We have demonstrated the application of Total Correlation Explanation to epidemiological data with mixed data types using the CorEx algorithm. The results we obtained after fitting CorEx in a hypothesis-free manner to a typical biostatistical dataset demonstrated that the CorEx algorithm could detect structure consistent with previously established biological relationships typical of the demographic, endogenous and exogenous biomarkers included.
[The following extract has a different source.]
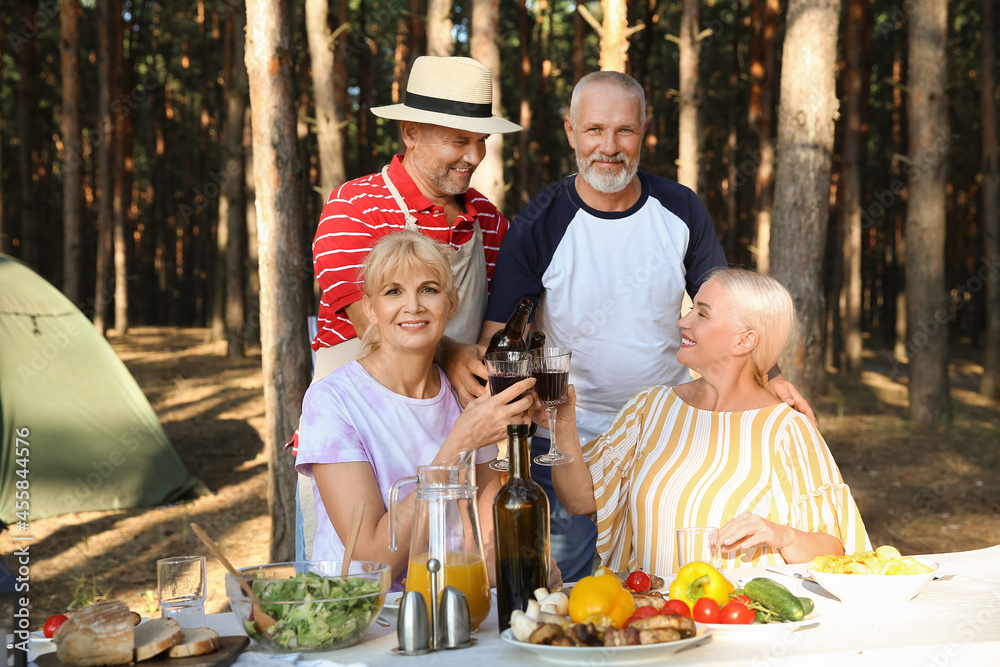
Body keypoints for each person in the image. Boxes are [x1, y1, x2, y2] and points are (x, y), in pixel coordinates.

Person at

This work extends previous implementations of CorEx by allowing mixed data-types to be modelled, and therefore has potential to facilitate exploration of novel datasets in future.

## Data Availability

NHANES data is available from the NHANES website: https://wwwn.cdc.gov/nchs/nhanes/Default.aspx This manuscript analysis code is available here: https://github.com/jpkrooney/NHANESmetals_corex_Analysis

## Acknowledgements

We would like to acknowledge the assistance of Dr Greg Ver Steeg, Information Sciences Institute, University of Southern California for explanations of the Python implementation of CorEx.

## Footnotes

**Funding Statement**JR was supported by European Union’s Horizon 2020 programme under the Marie Sklodowska-Curie grant agreement No 846794. The funders had no role in the research or interpretation of results.**Competing Interest Statement**The authors have declared no competing interest.